# Jody the German Shepherd



## Jodysmom (Jan 9, 2010)

Here are the latest pics of Jody! As you can see she isn't my underweight German Shepherd anymore. This November 1st will be our one year anniversary with her.


----------



## DaneMama (Jun 27, 2008)

No, she is the GORGEOUS German Shepherd!!!! She looks terrific, and so content with life. Thanks for giving her such a wonderful life :biggrin:


----------



## luvMyBRT (Mar 8, 2010)

She looks so good.....and happy! She is so lucky to have you! :biggrin:


----------



## Ania's Mommy (Feb 8, 2009)

Very very pretty girl!!! I think you're both lucky to have each other. :smile:


----------



## Jodysmom (Jan 9, 2010)

Ania's Mommy said:


> Very very pretty girl!!! I think you're both lucky to have each other. :smile:


Ania's Mommy...I just looked at the pics of Ania posted in March. Have you posted any since then? She is beautiful!


----------



## Ania's Mommy (Feb 8, 2009)

Jodysmom said:


> Ania's Mommy...I just looked at the pics of Ania posted in March. Have you posted any since them? She is beautiful!

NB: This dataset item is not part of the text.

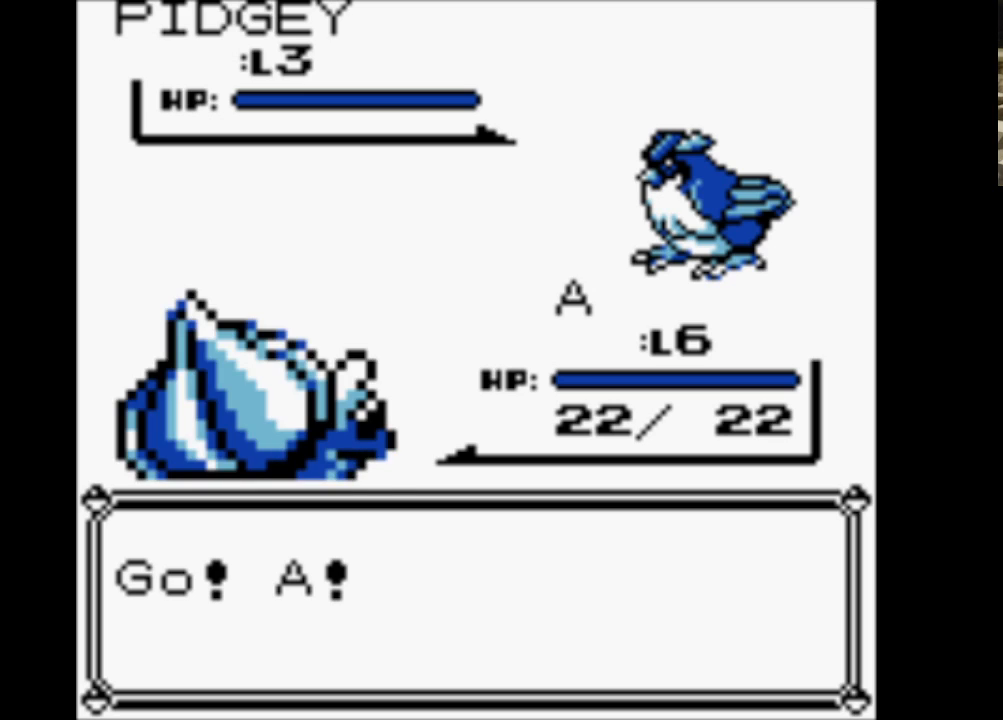
{"buttons": ["DPAD_DOWN", "DPAD_RIGHT"], "events": []}
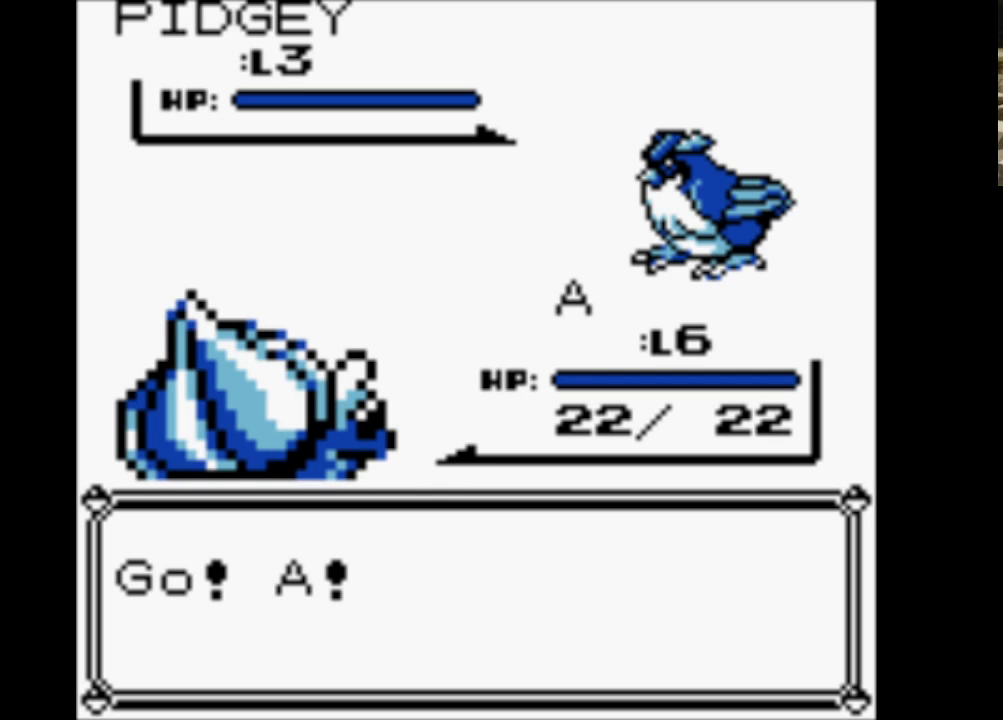
{"buttons": ["A"], "events": [[283, "A", "down"], [283, "DPAD_RIGHT", "up"], [333, "DPAD_DOWN", "up"], [417, "A", "up"], [467, "A", "down"]]}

Oh jeez. Has it been that long? I know, I'm such a hypocrite! Here I am, always looking for (and appreciative of, I might add) pictures of all your guys' dogs, then I NEVER post any of my own. 

I'd LIKE to start using a photo hosting site like most of the others here use, but haven't gotten around to it. I'm the world's worst procrastinator. :redface::frown::redface::frown:


----------



## Jodysmom (Jan 9, 2010)

Here is how I do my pictures. I download them on my computer and then email them to myself with Outlook. It gives me an option to make them smaller and I do. Then, I open the email, save it in pictures. Then it is saved in a smaller size. I know there is an easier way but I'll learn some day.


----------



## GypsyJazmine (Sep 23, 2010)

What a pretty girl she is!!...GSD's were one of my final choices when I chose a breed but Pyrs won out.:smile:


----------



## spookychick13 (Jan 26, 2010)

She really is a pretty girl, I love her expressions!


----------



## whiteleo (Sep 7, 2008)

She looks Beautiful and Happy!


----------